About the GRE: Test scores are not required at Capella, which may be good news if you aren’t happy with the results of your GRE. Instead, Capella evaluates students based on criteria that may include your GPA, CV, goal statement, letters of recommendation, etc.
Northcentral University is a regionally-accredited online university that serves students from around the world. Northcentral focuses on graduate programs in a variety of areas, from Business Administration to Cybersecurity. GRE scores are not required.
About the GRE: Northcentral does not require GRE scores for admission. However, each graduate program may have slightly different admissions requirements.
Rochester Institute of Technology is a technological institution home to over 100 master’s, doctoral, and advanced certificate programs. R.I.T. also offers online education, including graduate programs.
About the GRE: Some programs at R.I.T. require GRE scores, but many don’t. For example, the Film and Animation MFA program evaluates students based on materials such as a portfolio of work and a two-to-three-minute self-portrait video. And, test scores are completely optional for the Master of Science in Applied Statistics program. Check your program of interest for more specifics!
What Is a Good GRE Score?
The good news is, “good” may vary widely from school to school. The GRE score that gets you rejected from one grad school or program may lead to an acceptance from another, meaning the quality of your score could be in the eye of the beholder. You’ll need to find out the minimum GRE score for admission to the school and program you are considering, so you can compare your personal results against that lower limit.
That said, the average Verbal and Quantitative scores for the GRE are both roughly 150-152, while the average Analytical Writing score is about 3.5. And, pay attention to your percentile for each section of the test, which tells you the percentage of examinees who received a lower score than you. For example, if your Verbal Reasoning score was in the 60th percentile, that means you got a better score than 60% of test-takers.

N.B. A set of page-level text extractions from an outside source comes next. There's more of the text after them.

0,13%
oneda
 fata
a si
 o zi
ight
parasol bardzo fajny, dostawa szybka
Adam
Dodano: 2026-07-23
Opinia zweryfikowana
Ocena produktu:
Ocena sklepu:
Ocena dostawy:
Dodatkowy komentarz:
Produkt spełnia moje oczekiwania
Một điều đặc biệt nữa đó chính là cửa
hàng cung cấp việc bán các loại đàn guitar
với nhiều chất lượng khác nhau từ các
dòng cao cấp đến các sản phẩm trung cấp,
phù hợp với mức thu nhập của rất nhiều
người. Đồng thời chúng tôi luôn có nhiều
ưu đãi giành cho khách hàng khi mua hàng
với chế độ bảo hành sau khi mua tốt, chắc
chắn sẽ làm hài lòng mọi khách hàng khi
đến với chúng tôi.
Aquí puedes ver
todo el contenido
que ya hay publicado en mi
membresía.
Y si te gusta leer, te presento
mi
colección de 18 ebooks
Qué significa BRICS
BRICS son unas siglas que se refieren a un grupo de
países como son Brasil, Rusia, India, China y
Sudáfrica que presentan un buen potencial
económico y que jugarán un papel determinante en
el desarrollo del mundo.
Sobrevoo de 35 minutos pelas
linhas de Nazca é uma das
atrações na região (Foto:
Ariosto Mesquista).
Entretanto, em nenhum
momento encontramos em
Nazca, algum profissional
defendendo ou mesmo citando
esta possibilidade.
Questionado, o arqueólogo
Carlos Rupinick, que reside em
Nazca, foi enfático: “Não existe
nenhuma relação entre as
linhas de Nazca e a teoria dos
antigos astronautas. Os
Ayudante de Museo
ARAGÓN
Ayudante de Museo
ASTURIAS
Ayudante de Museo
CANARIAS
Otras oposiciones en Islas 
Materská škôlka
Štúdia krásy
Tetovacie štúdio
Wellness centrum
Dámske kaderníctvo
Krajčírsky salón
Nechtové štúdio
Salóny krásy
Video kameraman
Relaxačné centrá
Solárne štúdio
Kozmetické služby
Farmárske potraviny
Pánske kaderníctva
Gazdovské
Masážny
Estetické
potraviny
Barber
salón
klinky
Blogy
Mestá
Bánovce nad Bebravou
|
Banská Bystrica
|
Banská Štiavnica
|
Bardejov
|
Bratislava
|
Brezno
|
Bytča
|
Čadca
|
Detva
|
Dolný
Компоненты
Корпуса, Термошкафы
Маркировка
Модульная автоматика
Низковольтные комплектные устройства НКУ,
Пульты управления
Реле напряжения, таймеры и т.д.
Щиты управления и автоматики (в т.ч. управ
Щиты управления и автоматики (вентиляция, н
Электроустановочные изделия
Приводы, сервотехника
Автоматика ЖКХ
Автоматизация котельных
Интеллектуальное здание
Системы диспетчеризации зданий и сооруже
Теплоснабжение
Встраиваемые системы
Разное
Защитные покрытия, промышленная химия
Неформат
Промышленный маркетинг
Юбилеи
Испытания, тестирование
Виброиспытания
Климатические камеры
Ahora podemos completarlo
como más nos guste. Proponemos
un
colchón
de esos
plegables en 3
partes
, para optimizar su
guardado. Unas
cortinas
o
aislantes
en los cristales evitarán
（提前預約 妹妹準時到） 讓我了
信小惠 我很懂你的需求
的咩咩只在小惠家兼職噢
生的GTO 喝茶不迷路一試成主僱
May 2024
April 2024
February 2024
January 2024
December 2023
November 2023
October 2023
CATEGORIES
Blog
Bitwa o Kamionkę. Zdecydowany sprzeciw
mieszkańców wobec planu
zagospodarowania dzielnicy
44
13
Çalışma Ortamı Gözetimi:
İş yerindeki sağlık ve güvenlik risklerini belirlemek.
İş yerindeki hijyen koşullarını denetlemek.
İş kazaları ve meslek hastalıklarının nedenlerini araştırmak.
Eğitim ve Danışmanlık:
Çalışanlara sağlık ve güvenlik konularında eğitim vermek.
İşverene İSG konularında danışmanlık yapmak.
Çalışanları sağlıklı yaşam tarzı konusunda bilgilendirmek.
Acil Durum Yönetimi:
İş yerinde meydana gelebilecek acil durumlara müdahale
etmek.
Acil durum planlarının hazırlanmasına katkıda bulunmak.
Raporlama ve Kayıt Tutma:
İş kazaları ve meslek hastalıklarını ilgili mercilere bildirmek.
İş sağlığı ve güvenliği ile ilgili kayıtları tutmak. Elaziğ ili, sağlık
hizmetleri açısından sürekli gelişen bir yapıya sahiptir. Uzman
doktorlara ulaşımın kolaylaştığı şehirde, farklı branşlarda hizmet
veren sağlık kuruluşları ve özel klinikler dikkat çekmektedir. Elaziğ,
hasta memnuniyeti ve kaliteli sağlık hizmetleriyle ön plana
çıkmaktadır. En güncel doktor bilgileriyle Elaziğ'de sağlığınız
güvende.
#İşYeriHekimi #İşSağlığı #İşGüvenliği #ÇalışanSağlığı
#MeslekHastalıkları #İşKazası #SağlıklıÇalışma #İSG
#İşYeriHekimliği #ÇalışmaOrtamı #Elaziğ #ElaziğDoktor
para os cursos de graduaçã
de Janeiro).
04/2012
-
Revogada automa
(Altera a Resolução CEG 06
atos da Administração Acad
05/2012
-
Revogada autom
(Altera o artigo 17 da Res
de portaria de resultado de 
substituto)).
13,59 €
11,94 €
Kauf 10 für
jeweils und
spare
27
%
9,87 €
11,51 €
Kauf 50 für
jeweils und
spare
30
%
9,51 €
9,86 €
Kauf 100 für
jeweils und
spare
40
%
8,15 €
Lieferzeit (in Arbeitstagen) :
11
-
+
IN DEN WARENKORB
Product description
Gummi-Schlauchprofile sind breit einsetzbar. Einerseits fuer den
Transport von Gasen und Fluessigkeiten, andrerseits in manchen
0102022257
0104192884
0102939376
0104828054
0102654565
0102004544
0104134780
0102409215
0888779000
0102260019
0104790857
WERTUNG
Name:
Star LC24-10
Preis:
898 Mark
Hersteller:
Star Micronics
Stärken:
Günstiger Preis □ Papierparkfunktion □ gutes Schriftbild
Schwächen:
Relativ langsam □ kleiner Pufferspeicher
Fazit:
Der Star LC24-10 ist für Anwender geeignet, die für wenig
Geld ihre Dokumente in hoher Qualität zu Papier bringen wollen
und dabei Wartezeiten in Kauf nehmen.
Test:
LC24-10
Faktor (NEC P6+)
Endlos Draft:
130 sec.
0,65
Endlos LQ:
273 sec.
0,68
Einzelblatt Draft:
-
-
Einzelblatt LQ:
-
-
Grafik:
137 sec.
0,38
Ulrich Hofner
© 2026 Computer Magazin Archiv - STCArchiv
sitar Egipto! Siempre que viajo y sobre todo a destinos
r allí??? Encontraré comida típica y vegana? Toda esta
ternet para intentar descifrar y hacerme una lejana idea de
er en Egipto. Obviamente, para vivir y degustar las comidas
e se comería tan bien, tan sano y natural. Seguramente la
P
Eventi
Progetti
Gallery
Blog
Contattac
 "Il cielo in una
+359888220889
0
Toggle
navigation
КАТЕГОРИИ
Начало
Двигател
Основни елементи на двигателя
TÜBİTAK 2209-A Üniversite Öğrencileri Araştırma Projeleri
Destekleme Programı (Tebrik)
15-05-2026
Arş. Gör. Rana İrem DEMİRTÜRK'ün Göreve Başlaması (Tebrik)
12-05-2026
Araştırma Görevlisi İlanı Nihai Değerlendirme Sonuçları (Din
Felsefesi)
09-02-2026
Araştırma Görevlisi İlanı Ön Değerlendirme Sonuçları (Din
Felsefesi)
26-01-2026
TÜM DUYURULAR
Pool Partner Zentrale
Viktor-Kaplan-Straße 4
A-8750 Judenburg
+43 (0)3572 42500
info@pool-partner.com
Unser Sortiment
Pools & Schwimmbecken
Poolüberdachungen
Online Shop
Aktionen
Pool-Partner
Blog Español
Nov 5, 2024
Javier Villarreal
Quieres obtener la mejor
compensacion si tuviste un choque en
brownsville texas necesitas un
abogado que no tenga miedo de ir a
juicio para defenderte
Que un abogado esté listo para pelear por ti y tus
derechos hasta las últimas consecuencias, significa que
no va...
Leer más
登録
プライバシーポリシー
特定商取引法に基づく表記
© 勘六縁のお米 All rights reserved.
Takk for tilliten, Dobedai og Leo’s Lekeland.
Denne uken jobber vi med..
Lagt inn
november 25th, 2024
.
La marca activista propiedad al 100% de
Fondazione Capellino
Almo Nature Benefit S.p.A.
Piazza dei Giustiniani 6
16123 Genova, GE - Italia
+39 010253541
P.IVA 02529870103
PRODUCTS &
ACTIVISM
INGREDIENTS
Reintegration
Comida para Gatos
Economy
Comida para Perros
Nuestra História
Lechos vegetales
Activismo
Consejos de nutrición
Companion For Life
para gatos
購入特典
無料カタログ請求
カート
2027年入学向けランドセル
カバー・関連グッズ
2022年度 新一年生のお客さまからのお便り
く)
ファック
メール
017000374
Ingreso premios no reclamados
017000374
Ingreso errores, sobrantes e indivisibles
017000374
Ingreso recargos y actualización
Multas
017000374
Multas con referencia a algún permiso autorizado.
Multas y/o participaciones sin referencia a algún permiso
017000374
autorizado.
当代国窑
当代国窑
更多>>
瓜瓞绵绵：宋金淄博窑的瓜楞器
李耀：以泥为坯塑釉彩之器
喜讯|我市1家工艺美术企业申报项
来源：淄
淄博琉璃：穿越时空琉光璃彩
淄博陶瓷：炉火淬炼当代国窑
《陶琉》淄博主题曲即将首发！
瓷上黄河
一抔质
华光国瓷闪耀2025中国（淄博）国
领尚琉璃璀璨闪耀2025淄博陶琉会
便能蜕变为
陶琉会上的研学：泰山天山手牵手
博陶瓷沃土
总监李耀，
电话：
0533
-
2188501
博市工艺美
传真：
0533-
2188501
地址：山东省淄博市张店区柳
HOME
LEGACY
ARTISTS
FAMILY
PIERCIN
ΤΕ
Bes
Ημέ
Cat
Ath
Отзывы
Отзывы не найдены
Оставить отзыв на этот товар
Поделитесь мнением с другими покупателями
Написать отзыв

You may also find it useful to check mean scores based on your graduate major. Educational Testing Services (ETS), the company that develops, administers, and scores the GRE, provides data on scores by subject area. Humanities and Arts graduate students, for example, had a higher mean score (156) on Verbal Reasoning. And, relatively unsurprisingly, Engineering students had a higher mean score (159) in Quantitative Reasoning.
How Important Is the GRE?
Again, that depends on the school and the program you’re interested in. Some graduate schools do not require GRE scores at all, whereas for others, a low score can be a deal-breaker. In addition to examining the range of scores accepted by the grad schools and programs you are interested in, try chatting with a program representative about what they are looking for beyond test scores. You may learn that other aspects of your application – like your past education, your writing sample, or your letters of recommendation – matter more than the GRE.
I Got a Low GRE Score. Now What?
Yes, getting a low GRE score can be disappointing. But it doesn’t necessarily mean your plans to attend graduate school are over. Here’s how you might be able to bounce back:
1. Retake the Test. According to ETS, you can take the GRE once every 21 days, up to five times within a continuous rolling 12-month period. So, one potential option is to study harder and try again.
2. Focus on Other Areas of Your Application. If your test falls on the low end of what your prospective graduate school is willing to accept, you might still be able to wow admissions with other components of your application, like your Statement of Purpose or your interview.
3. Find Graduate Schools with No GRE Requirement. Yes, they’re out there: grad schools that don’t need your GRE scores. Remember that GRE requirements may vary by program, though. Just because the Computer Science program at a particular university waives GRE scores doesn’t mean the Engineering program has the same policy. And applying to low GRE universities doesn’t mean other admissions requirements won’t be stringent.